- [Page extract]:
╔══

Further Evidence for a Dec 2012 End Date

Submitted by on April 22, 2013 – 3:12 pmOne Comment

I find it a little odd, but not at all surprising, that 2012 debunkers are now seizing on evidence that Dec 21 2012 was the end of the Long Count calendar (now that the world didn’t end). Of course last year that were latching on to anything that suggested 2012 was not the year.

For me though, nothing has changed. 21 Dec 2012 is still the date, and IMHO we are still close enough to that date for it to be proven correct. Hopefully not.

An example of the confusion this has caused is the date of a decisive battle that shaped the course of Mayan civilisation. It occurred 1,390,838 days from the start of the count, but attempts to transcribe this into the European calendar have given estimates that vary by hundreds of years.

Anthropologists led by Douglas Kennett at Pennsylvania State University took a sample from a carved wooden lintel found at a temple in the city of Tikal. The carvings recount the key event when Tikal’s king, Jasaw Chan K’awiil I, defeated Yich’aak K’ahk, known as ”Claw of Fire”, who headed a rival kingdom at Calakmul, 90 kilometres away.

╚══

- [Task list]:
[a] In the 2012 end-date post, who led the anthropologists who took a sample from the carved wooden lintel?
[b] Reproduce word for word the stretch of the 2012 end-date post from "An example of" through "hundreds of years.".
[c] Write the next part of the 2012 end-date post, picking up right after its last sentence.
The material after this plays no part in the work.

- [Data block]:
╔══

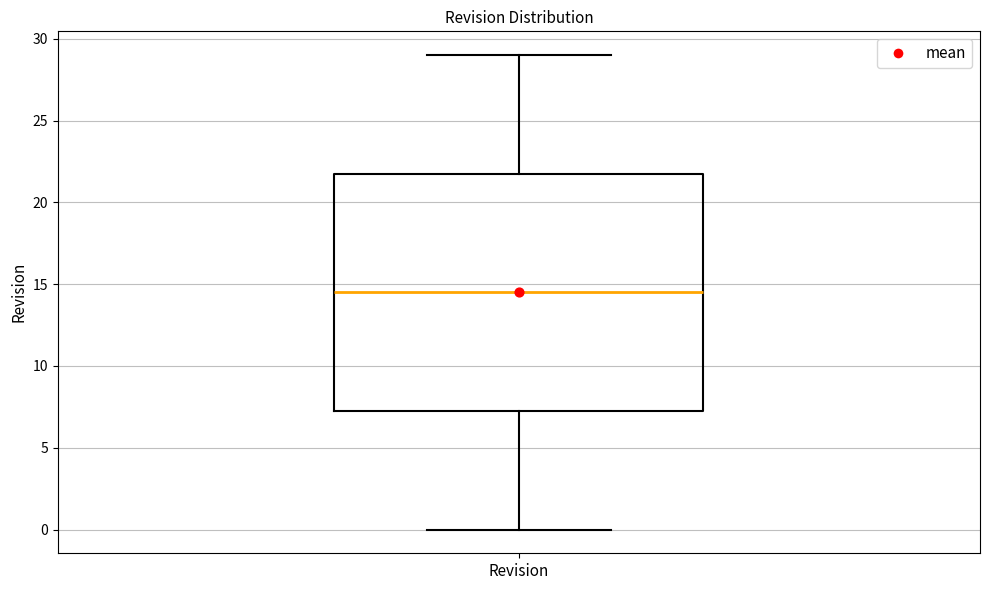

Transcribe this box plot: give where the median line is, the range the box spans, and where the two whiskers end, as read against the y-axis. The values are not printed on the chart, so give them approximately, as read against the axis.

median 14.5, box 7.5 to 22.0, whiskers 0.0 to 29.0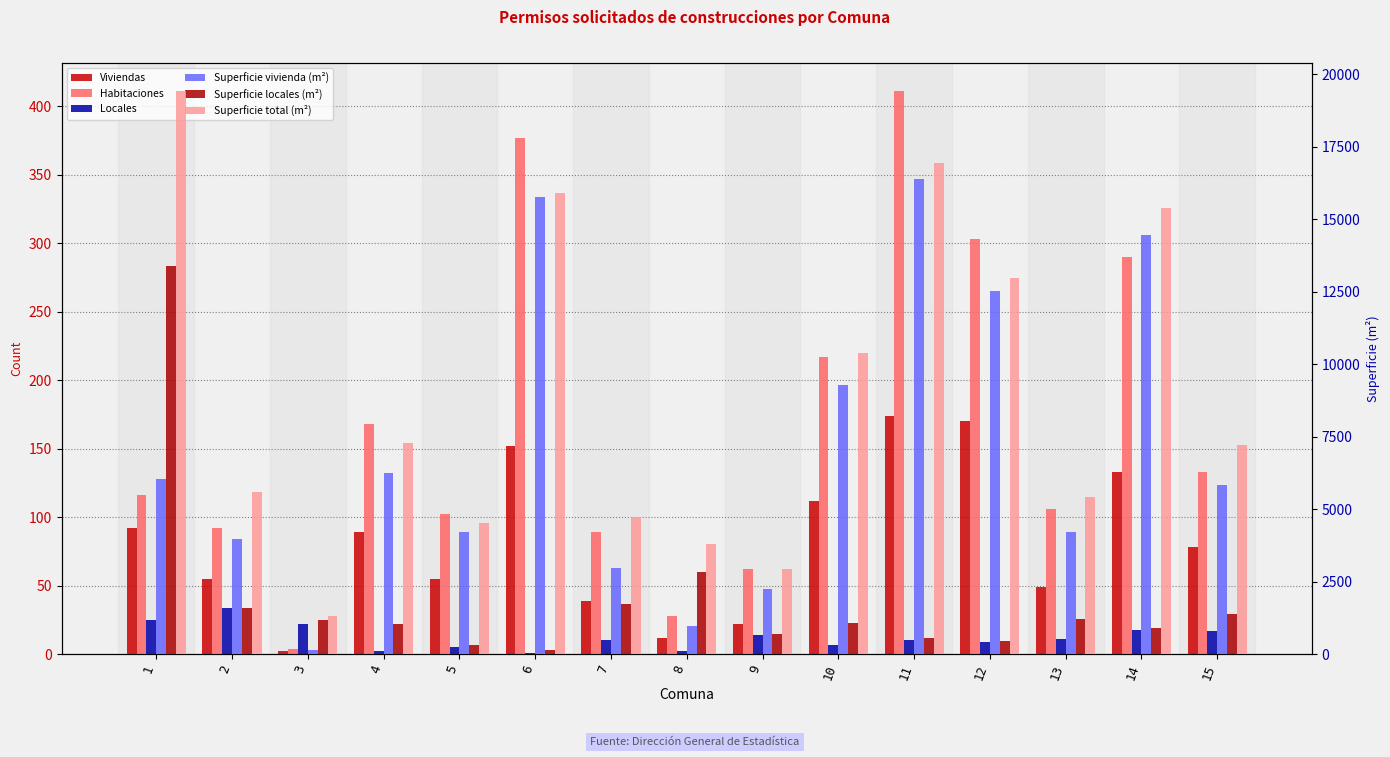

What value does the Superficie vivienda (m²) series have at 13, to the nearest 10?

4200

╚══

- [Answers to this exercise]:
[a] Douglas Kennett at Pennsylvania State University.

[b]
An example of the confusion this has caused is the date of a decisive battle that shaped the course of Mayan civilisation. It occurred 1,390,838 days from the start of the count, but attempts to transcribe this into the European calendar have given estimates that vary by hundreds of years.

[c]
Using a technique called accelerator mass spectrometry, the team concluded the tree was cut down and carved about AD658-696. The estimate closely matches that of a decades-old benchmark for Mayan dating, the Goodman-Martinez-Thompson method, which put the battle at about AD695-712.

Read more: http://www.theage.com.au/world/beam-holds-clue-to-mayan-calendar-20130412-2hqqu.html#ixzz2RAAj4jWg

The tree wasn’t necessarily carved immediately after it was chopped down, so it is a very good fit.

One Comment »

  • Johan says:

    I still have your blog in my Google Reader and I was waiting to see how long it would take for you to hook up on this (over a week too late). I am just curious who those 2012 debunkers are that you are referring to?

    No, this study does not prove that the “end” occurred on December 21, 2012. It only proves that the GMT-family of correlations are more probable than others (nothing new, carbon dating has been done before). To show which correlation is the correct one you need other data and it is most likely that a combination of GMT+2 and GMT+3 is the correct use.

    Distance numbers from many monuments indicate that the Long Count will continue for a long time.

    You may also ask why a study like this is published? My guess is that since Kennett and others are on the “climate-change-caused-the-Maya-collapse” bandwagon they need the GMT correlation(s) to be accurate. Unfortunately, but not surprisingly, they leave out the carbon dated lintels from Chichen Itza and other lintels at Tikal that do not confirm this study (in Chichen’s case it is off by two centuries…).

    I look forward to see what will be the next straw you will grasp.